Few advisors have heard of Benjamin, but the company launched a year ago as a tool meant to streamline back-office workflows for financial advisors. Today, the technology is being relaunched as an artificial intelligence–driven end-to-end business support system for RIA firms—or as the company describes it on its website: “The world’s first A.I. assistant created for advisors by advisors.”
Basically, Benjamin holds out the promise that it can integrate with a firm's current technology, "learn" many of an advisory firm's workflows and processes across a range of activities, from setting up meetings to sending out newsletters, and eventually "automate" those tasks, freeing up time for the advisor and support staff to do other things.
Co-founder and CEO Matt Reiner, who has both a CFA and a CFP designation, started his career working in wealth management firms. He said he and his colleagues kept stumbling into areas where the efficiency of the technology stack they were using could be improved. In fact, the firm later found through its own research that 41% of advisors’ time is still spent on tasks that could be, and probably should be, automated.
While Wealthmanagement.com has yet to see a demonstration of the platform or hear from analysts familiar with Benjamin, the intention is for the technology to help advisors recognize and automate as much as possible the regular and repetitive processes they already have but may be doing manually.
The platform is cloud native and hosted on Amazon Web Services. It was designed and built in-house, partially on homegrown robotic process automation technology and partially on customized off-the-shelf natural language processing tools from Microsoft’s LUIS (Language Understanding). Based in Atlanta, the team behind Benjamin has worked with AI experts at Georgia Tech and currently has three dedicated engineers and developers on staff.
Thus far the provider has enlisted 50 RIAs in its beta rollout to both build its data model and help the system “learn,” record and document workflows.
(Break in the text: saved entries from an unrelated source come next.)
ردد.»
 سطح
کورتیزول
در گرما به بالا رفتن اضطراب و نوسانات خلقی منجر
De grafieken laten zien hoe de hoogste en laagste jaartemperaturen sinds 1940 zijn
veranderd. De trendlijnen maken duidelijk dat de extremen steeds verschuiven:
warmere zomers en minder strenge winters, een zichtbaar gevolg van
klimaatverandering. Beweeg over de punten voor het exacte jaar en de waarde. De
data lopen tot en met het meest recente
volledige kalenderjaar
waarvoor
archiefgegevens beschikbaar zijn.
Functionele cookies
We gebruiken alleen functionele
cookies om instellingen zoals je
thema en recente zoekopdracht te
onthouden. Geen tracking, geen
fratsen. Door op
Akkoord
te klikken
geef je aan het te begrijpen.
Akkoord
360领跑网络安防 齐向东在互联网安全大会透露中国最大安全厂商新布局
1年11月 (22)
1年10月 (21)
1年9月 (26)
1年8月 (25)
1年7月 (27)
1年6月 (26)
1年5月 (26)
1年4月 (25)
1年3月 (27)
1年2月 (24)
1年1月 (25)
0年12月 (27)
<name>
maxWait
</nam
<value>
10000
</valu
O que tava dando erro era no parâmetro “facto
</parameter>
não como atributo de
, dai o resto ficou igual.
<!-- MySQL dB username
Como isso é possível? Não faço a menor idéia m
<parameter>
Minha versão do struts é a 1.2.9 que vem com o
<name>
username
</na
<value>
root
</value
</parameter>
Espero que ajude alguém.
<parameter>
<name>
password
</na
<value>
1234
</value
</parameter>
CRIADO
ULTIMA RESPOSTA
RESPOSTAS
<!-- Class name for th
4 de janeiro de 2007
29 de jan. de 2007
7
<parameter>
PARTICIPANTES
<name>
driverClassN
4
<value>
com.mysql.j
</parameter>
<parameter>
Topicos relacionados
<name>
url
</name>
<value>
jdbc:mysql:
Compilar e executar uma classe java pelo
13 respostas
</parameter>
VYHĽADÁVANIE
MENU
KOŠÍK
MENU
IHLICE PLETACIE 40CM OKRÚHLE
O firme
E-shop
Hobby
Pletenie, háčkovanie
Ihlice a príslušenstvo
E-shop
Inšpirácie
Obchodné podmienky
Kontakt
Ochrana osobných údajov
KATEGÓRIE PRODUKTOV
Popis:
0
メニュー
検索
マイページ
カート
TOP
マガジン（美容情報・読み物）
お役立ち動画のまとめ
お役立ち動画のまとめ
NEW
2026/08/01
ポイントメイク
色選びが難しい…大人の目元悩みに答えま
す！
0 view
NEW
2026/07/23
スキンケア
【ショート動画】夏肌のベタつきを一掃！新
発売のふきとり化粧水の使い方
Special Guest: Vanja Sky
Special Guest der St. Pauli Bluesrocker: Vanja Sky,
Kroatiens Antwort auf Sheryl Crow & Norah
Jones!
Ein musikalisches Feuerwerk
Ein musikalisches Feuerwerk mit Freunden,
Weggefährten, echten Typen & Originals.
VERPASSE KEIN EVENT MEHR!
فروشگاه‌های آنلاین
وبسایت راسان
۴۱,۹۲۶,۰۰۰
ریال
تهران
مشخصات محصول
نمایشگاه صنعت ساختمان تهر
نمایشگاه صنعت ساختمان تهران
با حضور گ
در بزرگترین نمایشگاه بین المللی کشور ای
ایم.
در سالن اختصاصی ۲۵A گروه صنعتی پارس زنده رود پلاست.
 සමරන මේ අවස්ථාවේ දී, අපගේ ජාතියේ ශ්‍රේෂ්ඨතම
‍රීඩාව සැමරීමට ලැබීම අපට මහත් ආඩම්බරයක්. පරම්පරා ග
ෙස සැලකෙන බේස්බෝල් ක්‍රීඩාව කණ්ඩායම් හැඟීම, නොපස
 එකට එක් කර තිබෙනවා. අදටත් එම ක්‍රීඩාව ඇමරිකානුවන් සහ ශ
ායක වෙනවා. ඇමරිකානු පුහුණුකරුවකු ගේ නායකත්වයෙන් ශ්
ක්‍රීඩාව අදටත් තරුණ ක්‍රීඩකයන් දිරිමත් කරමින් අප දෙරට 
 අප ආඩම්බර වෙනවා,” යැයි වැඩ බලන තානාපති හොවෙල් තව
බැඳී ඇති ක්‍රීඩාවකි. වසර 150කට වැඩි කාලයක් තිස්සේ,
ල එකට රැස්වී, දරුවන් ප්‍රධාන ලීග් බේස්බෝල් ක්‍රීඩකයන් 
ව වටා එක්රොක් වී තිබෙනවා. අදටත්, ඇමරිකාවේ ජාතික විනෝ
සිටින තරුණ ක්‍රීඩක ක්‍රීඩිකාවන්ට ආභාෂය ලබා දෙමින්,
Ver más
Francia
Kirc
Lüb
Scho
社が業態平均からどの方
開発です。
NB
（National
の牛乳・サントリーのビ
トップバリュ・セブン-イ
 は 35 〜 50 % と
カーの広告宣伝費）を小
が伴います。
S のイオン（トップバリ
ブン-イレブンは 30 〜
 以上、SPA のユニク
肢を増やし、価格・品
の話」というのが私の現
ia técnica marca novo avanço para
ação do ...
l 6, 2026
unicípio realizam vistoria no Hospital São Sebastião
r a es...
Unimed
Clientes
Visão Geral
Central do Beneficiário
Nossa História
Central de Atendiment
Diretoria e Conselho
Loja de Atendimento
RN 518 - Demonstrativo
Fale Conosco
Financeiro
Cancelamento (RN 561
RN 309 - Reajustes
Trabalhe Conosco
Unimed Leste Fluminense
“We are starting to learn the tendencies and are then able to apply the self-learning AI and teach it the 'next best action,'” said Reiner. “We are able to provide insightful recommendations and ultimately will be able to tag specific workflows that have the highest level of return on investment."
Reiner made the point, however, that the neural network aspect of the platform can only be built out fully over time spent engaging with Benjamin.
This can take the form of automatically sending emails or texts to deliver documents or research, as well as setting meetings and scheduling events. The firm claims to have "automated" 100 different tasks, from the more mundane aspects of prospecting and client interactions like meetings, to ongoing relationship management.
The Benjamin platform has integrations based on a full suite of API access with the three major custodial platforms (including TD Ameritrade, now owned by Schwab). There are also API integrations with many individual providers, including Salesforce, Microsoft Dynamics, Redtail and Junxure, in the CRM sector, as well as Orion and SS&C Black Diamond in the portfolio reporting sector and DocuSign for e-signatures. When it comes to office productivity, there are integrations with the Microsoft Outlook and Google Docs suites.
Next on the team’s integrations list are working with the major financial planning application providers, Reiner said.
Entry level pricing for Benjamin starts at $5,000 annually with final cost based on the number of households a firm is looking to serve. While Reiner was reluctant to go into additional details, he said that pricing is meant to help small firms grow by reducing the per household cost as the number of households increased. The company also offers relationship-based discounts for firms working with some of the companies Benjamin integrates with.